● EXERCISE INSTRUCTIONS
Reproduce the records below, substituting "greatest spread" for every occurrence of "widest spread" and leaving all other text unchanged.

● DATASET EXTRACT

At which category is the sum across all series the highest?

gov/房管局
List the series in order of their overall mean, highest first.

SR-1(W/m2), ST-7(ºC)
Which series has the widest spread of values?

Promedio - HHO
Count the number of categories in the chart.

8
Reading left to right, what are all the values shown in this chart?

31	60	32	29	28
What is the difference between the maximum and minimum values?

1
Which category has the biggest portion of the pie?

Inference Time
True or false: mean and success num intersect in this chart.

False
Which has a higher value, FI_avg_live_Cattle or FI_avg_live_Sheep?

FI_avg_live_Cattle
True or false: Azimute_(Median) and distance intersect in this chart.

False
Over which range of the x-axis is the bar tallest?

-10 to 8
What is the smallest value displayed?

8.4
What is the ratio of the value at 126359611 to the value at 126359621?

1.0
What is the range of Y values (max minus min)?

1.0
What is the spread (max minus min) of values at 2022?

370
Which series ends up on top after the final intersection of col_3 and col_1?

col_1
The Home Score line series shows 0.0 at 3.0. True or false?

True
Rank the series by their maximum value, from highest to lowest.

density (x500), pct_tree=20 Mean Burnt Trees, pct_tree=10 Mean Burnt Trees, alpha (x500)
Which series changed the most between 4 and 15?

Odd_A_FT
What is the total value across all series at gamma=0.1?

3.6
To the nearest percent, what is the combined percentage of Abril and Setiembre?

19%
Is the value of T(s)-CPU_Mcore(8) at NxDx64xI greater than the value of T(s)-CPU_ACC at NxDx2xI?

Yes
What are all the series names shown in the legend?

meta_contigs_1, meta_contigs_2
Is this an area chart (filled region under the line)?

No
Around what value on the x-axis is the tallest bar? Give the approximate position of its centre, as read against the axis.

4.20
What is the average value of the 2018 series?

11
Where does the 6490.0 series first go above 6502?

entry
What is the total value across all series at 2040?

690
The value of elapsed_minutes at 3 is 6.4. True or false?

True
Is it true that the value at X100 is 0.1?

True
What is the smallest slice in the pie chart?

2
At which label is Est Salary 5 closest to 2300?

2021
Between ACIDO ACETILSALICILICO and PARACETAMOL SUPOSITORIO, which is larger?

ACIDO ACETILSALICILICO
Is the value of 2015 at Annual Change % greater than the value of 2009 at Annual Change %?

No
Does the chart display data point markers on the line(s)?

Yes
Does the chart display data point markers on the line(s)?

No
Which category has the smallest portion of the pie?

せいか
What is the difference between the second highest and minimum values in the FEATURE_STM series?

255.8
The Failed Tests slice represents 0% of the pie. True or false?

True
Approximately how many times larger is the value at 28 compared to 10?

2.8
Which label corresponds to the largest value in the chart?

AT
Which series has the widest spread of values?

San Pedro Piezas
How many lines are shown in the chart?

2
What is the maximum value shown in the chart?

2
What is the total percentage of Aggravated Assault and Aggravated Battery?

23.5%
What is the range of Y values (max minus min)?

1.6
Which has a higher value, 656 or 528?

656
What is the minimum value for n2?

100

● SOLUTION FOR THIS PROBLEM
At which category is the sum across all series the highest?

gov/房管局
List the series in order of their overall mean, highest first.

SR-1(W/m2), ST-7(ºC)
Which series has the greatest spread of values?

Promedio - HHO
Count the number of categories in the chart.

8
Reading left to right, what are all the values shown in this chart?

31	60	32	29	28
What is the difference between the maximum and minimum values?

1
Which category has the biggest portion of the pie?

Inference Time
True or false: mean and success num intersect in this chart.

False
Which has a higher value, FI_avg_live_Cattle or FI_avg_live_Sheep?

FI_avg_live_Cattle
True or false: Azimute_(Median) and distance intersect in this chart.

False
Over which range of the x-axis is the bar tallest?

-10 to 8
What is the smallest value displayed?

8.4
What is the ratio of the value at 126359611 to the value at 126359621?

1.0
What is the range of Y values (max minus min)?

1.0
What is the spread (max minus min) of values at 2022?

370
Which series ends up on top after the final intersection of col_3 and col_1?

col_1
The Home Score line series shows 0.0 at 3.0. True or false?

True
Rank the series by their maximum value, from highest to lowest.

density (x500), pct_tree=20 Mean Burnt Trees, pct_tree=10 Mean Burnt Trees, alpha (x500)
Which series changed the most between 4 and 15?

Odd_A_FT
What is the total value across all series at gamma=0.1?

3.6
To the nearest percent, what is the combined percentage of Abril and Setiembre?

19%
Is the value of T(s)-CPU_Mcore(8) at NxDx64xI greater than the value of T(s)-CPU_ACC at NxDx2xI?

Yes
What are all the series names shown in the legend?

meta_contigs_1, meta_contigs_2
Is this an area chart (filled region under the line)?

No
Around what value on the x-axis is the tallest bar? Give the approximate position of its centre, as read against the axis.

4.20
What is the average value of the 2018 series?

11
Where does the 6490.0 series first go above 6502?

entry
What is the total value across all series at 2040?

690
The value of elapsed_minutes at 3 is 6.4. True or false?

True
Is it true that the value at X100 is 0.1?

True
What is the smallest slice in the pie chart?

2
At which label is Est Salary 5 closest to 2300?

2021
Between ACIDO ACETILSALICILICO and PARACETAMOL SUPOSITORIO, which is larger?

ACIDO ACETILSALICILICO
Is the value of 2015 at Annual Change % greater than the value of 2009 at Annual Change %?

No
Does the chart display data point markers on the line(s)?

Yes
Does the chart display data point markers on the line(s)?

No
Which category has the smallest portion of the pie?

せいか
What is the difference between the second highest and minimum values in the FEATURE_STM series?

255.8
The Failed Tests slice represents 0% of the pie. True or false?

True
Approximately how many times larger is the value at 28 compared to 10?

2.8
Which label corresponds to the largest value in the chart?

AT
Which series has the greatest spread of values?

San Pedro Piezas
How many lines are shown in the chart?

2
What is the maximum value shown in the chart?

2
What is the total percentage of Aggravated Assault and Aggravated Battery?

23.5%
What is the range of Y values (max minus min)?

1.6
Which has a higher value, 656 or 528?

656
What is the minimum value for n2?

100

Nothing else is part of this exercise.